(Study material Opens)
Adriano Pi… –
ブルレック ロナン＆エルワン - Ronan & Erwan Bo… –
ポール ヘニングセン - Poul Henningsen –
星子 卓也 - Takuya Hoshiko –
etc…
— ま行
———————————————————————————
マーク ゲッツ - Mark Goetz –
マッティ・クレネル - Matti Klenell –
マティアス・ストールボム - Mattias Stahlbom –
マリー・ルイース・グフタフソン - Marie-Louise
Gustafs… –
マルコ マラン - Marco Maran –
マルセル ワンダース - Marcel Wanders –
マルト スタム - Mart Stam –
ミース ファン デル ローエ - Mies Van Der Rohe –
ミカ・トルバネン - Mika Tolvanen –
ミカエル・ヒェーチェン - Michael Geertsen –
(Study material Closes)
▸ Action item: What do the lines from the one with "ミカ・トルバネン - Mika Tolvanen –" through the last line of the entries say? Print them word for word, both ends included, and nothing else.

▸ Problem solution:
ミカ・トルバネン - Mika Tolvanen –
ミカエル・ヒェーチェン - Michael Geertsen –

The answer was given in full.